**Exercise:** Write out exactly the line containing "- Incident Response" and all lines that come after it in the listing below, through the very last one.
'''
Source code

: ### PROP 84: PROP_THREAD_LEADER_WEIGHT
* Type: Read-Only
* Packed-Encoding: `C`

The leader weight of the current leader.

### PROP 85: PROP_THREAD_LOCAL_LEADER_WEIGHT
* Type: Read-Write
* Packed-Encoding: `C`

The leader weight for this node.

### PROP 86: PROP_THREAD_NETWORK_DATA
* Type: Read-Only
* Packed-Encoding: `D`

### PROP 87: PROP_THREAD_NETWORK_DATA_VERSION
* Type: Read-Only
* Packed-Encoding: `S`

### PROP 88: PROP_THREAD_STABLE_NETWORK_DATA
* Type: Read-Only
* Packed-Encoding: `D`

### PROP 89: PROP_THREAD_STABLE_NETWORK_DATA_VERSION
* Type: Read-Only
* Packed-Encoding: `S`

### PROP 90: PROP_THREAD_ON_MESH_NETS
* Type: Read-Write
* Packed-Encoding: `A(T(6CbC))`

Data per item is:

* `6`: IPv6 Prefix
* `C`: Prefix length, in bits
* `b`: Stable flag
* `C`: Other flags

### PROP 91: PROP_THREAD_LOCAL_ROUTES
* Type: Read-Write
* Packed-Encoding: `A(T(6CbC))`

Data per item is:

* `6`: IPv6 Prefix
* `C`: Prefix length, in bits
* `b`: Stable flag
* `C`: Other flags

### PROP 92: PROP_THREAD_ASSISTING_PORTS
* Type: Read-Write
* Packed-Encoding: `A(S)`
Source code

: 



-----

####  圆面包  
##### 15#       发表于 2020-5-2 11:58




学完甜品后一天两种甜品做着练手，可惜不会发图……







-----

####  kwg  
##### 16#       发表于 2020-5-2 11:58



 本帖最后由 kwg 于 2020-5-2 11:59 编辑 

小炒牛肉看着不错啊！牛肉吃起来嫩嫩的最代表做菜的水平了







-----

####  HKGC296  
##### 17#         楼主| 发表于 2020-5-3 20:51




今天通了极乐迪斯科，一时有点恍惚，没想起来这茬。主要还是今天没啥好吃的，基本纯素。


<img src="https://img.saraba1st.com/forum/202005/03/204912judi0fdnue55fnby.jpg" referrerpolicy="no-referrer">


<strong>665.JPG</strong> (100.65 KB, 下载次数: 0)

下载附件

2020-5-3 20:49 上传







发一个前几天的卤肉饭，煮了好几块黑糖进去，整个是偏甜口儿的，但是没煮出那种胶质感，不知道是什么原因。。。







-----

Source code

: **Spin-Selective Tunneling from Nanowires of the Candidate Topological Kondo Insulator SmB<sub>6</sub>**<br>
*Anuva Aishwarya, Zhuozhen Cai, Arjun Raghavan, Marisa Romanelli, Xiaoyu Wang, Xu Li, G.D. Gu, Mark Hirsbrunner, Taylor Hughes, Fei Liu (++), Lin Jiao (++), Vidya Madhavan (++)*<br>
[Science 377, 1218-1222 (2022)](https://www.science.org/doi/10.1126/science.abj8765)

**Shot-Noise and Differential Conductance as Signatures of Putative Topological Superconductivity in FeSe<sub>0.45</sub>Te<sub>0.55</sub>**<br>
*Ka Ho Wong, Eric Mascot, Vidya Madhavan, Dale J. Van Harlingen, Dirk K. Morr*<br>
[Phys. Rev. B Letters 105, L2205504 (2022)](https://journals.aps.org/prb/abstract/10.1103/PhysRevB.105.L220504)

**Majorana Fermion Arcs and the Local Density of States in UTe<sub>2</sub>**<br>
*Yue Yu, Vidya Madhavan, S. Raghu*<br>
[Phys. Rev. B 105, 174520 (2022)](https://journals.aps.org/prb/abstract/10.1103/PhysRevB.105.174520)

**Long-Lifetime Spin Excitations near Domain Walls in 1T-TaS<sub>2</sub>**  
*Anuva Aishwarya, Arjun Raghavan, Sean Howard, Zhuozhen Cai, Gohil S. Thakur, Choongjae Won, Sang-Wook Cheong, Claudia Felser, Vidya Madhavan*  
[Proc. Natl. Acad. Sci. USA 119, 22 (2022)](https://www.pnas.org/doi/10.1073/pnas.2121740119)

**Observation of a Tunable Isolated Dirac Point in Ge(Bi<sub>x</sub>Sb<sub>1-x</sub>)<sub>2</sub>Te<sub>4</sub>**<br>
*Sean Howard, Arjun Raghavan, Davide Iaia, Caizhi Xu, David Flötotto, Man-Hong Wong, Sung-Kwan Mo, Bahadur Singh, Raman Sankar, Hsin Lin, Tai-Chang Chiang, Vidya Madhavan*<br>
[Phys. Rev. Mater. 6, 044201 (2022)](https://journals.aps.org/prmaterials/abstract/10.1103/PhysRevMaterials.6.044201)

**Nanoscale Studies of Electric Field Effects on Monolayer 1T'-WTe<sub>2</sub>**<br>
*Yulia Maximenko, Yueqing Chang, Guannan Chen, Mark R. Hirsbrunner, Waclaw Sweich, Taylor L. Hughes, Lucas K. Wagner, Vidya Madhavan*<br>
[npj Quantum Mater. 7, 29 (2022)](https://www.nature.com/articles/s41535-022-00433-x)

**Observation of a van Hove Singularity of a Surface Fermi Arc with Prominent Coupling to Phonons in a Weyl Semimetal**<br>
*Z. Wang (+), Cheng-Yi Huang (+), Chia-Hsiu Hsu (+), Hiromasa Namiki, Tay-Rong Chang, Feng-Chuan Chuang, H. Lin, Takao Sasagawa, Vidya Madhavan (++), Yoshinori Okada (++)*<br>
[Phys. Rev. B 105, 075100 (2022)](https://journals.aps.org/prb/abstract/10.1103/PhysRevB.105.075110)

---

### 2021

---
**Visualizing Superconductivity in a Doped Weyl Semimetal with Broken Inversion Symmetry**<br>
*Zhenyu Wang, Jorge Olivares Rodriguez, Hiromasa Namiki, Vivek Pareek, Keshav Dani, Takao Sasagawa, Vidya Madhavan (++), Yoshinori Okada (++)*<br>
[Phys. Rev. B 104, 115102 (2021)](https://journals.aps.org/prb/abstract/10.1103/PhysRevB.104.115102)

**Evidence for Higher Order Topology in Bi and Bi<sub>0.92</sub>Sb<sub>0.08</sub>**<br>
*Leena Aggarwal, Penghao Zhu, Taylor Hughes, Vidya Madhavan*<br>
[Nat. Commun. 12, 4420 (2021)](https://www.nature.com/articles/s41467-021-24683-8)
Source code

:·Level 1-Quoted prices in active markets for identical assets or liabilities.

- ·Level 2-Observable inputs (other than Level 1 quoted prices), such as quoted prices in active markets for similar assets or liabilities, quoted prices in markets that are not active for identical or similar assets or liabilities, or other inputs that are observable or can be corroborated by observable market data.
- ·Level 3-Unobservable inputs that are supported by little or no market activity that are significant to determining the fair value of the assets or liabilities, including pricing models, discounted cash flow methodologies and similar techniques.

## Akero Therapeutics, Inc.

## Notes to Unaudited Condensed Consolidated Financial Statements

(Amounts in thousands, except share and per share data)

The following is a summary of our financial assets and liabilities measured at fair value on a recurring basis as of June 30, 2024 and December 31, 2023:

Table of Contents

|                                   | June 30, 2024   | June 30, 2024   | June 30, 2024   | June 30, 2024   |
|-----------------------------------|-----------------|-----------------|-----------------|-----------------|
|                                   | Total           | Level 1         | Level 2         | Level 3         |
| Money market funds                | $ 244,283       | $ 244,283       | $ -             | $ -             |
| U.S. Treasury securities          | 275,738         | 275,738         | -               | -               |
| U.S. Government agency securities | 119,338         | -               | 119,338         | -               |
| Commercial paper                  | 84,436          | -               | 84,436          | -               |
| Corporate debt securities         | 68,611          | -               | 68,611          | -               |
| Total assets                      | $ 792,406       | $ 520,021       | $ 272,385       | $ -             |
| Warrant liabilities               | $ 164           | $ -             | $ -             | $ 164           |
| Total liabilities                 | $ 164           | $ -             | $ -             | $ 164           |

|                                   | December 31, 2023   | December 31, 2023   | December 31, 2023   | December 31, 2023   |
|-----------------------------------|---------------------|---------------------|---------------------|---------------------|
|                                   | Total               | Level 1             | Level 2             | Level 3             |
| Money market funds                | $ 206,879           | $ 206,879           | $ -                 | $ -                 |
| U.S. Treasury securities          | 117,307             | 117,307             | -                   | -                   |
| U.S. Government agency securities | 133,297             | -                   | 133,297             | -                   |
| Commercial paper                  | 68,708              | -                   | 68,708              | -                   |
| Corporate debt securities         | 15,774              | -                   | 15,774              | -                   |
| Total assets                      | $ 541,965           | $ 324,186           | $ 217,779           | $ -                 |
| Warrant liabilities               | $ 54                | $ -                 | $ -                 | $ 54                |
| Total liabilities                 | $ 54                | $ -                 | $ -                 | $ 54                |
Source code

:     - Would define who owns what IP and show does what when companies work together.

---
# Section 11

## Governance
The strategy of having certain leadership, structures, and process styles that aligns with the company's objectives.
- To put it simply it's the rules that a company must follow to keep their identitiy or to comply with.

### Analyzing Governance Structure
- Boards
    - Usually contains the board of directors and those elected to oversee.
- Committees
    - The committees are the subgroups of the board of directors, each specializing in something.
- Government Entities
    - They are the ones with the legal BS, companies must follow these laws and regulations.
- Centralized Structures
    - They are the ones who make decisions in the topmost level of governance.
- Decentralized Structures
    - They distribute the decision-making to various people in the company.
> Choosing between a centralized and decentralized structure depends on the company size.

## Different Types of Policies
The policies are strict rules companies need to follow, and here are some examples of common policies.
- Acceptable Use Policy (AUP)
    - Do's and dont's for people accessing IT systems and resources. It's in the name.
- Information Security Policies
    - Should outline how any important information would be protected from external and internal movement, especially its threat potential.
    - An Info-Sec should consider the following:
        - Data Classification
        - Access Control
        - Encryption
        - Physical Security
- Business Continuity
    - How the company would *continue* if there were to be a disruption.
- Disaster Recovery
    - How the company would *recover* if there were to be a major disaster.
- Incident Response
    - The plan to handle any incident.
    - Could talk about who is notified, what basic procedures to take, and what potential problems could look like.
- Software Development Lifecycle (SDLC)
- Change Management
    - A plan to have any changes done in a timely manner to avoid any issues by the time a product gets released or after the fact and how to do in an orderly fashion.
'''
**Result for this task:**
- Incident Response
    - The plan to handle any incident.
    - Could talk about who is notified, what basic procedures to take, and what potential problems could look like.
- Software Development Lifecycle (SDLC)
- Change Management
    - A plan to have any changes done in a timely manner to avoid any issues by the time a product gets released or after the fact and how to do in an orderly fashion.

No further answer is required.